Some large service providers in the U.S. are considering deployment of IPv6, initially for device management, because of the larger address space available in IPv6. The CableLabs DOCSIS 3.0 specification includes IPv6 for cable modem management, and several cable MSOs have plans for using this feature of IPv6 to reduce the pressure on the limited IPv4 address space in their networks.
No mention of 802.1X
I was disappointed to see no mention in this article of 802.1X. It says:
If network administrators really want to know that only authorized devices are connected to their network, then 802.1X security is what they need. Believing that DHCP gives you security or access control is wishful thinking, and it's disappointing to see that used as the main argument in support of DHCPv6.
802.1x is expensive.
This is the usual answer I get when I propose using it to secure access to the network. With DHCP, any cheap switch will do. You just have to set up a central server. All your state information naturally lives on that server. With 802.1x, you have to buy expensive managed switches (probably replacing existing switches that you will simply have to throw out), and then you need to set up an SNMP management infrastructure.

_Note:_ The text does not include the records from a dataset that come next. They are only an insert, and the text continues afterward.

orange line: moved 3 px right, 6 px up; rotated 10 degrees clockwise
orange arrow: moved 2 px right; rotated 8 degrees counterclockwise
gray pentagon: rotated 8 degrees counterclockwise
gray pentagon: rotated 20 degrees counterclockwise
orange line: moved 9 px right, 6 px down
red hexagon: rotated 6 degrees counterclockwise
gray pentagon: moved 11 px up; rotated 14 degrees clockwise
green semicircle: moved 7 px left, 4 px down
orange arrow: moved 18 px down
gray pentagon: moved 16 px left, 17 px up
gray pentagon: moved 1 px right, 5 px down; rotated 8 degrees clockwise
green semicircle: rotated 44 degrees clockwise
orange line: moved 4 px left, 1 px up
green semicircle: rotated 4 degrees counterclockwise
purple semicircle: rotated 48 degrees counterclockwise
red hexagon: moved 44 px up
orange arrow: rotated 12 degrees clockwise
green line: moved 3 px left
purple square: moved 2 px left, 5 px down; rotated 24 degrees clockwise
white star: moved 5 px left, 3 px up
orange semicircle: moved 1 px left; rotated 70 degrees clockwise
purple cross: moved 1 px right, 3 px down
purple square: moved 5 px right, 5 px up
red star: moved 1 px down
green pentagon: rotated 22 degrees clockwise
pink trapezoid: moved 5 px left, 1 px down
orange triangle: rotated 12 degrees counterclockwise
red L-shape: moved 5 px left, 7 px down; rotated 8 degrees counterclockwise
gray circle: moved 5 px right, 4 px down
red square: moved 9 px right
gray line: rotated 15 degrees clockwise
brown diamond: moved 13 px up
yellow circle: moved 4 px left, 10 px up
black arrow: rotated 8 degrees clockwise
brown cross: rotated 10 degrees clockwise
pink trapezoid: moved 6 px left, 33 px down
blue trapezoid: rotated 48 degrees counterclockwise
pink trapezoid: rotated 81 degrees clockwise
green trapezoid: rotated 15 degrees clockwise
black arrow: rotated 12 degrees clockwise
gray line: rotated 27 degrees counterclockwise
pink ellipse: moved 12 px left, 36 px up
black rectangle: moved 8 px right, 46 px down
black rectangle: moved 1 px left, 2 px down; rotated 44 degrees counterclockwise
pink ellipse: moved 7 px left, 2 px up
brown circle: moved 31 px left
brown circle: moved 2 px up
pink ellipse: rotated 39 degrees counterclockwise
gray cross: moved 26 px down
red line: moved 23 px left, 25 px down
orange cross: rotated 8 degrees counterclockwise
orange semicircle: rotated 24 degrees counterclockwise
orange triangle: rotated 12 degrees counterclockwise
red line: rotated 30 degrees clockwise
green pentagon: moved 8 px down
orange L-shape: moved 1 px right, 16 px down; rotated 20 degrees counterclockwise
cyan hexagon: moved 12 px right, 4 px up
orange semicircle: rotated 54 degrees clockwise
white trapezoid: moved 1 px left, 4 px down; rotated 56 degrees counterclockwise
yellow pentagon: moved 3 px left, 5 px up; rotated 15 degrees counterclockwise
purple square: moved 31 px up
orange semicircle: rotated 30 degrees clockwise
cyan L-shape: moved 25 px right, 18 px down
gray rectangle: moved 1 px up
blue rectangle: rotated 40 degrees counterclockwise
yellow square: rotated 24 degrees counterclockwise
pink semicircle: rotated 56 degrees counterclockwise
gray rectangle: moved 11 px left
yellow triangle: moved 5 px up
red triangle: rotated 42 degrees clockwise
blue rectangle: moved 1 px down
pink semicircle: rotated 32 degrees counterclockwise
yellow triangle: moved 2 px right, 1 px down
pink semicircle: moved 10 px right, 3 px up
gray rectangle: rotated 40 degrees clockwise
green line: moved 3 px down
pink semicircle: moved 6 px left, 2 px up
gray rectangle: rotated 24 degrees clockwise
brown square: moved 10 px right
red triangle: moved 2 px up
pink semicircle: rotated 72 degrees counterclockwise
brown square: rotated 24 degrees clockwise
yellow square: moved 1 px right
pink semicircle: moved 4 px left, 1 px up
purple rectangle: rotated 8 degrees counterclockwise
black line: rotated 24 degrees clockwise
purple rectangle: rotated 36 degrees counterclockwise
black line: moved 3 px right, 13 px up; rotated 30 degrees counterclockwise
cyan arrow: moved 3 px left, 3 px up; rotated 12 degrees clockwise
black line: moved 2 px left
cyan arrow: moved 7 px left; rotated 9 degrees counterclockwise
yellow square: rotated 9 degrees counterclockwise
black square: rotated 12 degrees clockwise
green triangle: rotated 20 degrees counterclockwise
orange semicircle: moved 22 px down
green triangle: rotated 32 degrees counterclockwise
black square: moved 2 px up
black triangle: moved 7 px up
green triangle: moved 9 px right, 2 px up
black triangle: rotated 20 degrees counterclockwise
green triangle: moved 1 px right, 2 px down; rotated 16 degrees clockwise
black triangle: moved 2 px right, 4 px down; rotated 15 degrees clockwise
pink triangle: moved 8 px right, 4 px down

So yes, 802.1x is how you secure network access. That's why I said "finger on the pulse of the network," rather than "securing your network" when I talked about what I see as the big advantage of DHCP. You're absolutely right - DHCP is in no sense a security solution.
One More Reason to Adopt IPv6
Almost since IPv6's inception the intention has been that there would be two configuration methods; stateless autoconfiguration and DHCPv6.
In many situations stateless autoconfiguration is adequate. When additional configuration options are required or when an organisation prefers stateful configuration, DHCPv6 can be employed.
These mechanisms are complementary and are in no way in conflict. Having two configuration mechanisms is in no way a "reason not to adopt IPv6", just as having a manual or automatic car is not a reason to not use cars!
Sadly many of the supposed issues raised in the article are not issues at all, or are identical to the issues in IPv4.